3. Allerdings hat das Landgericht in Ziffern I und III seines Beschlusses Entscheidungen zu Gegenständen getroffen, die ihm nicht angefallen sind. Dem Landgericht lag eine Geschäftswertbeschwerde vor (§ 31 Abs. 3 KostO), nicht aber eine Beschwerde gegen den Kostenansatz des Amtsgerichts (§ 14 Abs. 3 Satz 1 KostO), der im Übrigen einen Vorschuss zum Gegenstand hatte (§ 8 Abs. 3 Satz 1 KostO; Korintenberg/Lappe § 8 Rn. 31).

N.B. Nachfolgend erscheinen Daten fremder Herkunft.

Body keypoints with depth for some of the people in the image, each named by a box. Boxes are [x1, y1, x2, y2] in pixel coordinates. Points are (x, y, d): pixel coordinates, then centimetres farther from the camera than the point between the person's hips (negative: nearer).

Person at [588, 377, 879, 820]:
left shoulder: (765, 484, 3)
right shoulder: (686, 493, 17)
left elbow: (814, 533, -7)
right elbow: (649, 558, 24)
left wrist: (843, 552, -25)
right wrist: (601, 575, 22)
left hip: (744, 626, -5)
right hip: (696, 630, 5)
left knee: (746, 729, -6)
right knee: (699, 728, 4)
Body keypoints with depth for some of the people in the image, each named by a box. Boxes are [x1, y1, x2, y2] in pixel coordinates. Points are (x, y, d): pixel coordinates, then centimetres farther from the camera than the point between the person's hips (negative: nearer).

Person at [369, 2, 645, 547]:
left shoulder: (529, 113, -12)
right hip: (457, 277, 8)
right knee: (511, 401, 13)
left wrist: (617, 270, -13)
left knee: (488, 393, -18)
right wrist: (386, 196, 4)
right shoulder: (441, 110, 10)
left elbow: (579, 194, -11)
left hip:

Dies ergibt sich aus der Fassung des Beschwerdeschriftsatzes vom 12.6.2002, gerichtet gegen den Beschluss des Amtsgerichts vom 12.3.2002 (vgl. auch Korintenberg/Lappe aaO Rn. 25 und 26); bei dieser Entscheidung des Amtsgerichts handelt es sich um die Festsetzung des Geschäftswerts. Das Landgericht durfte daher keine Entscheidung hinsichtlich des Kostenansatzes treffen. Die Ziffern I und III des Beschlusstenors sind daher aufzuheben.

Schließlich hat sich das Landgericht bei der Aufstellung der Kaufpreise bei einem Objekt geirrt, sodass es eine (geringfügig) unrichtige Summe der Kaufpreise ermittelte. Insoweit war Ziffer II des landgerichtlichen Beschlusstenors richtig zu stellen.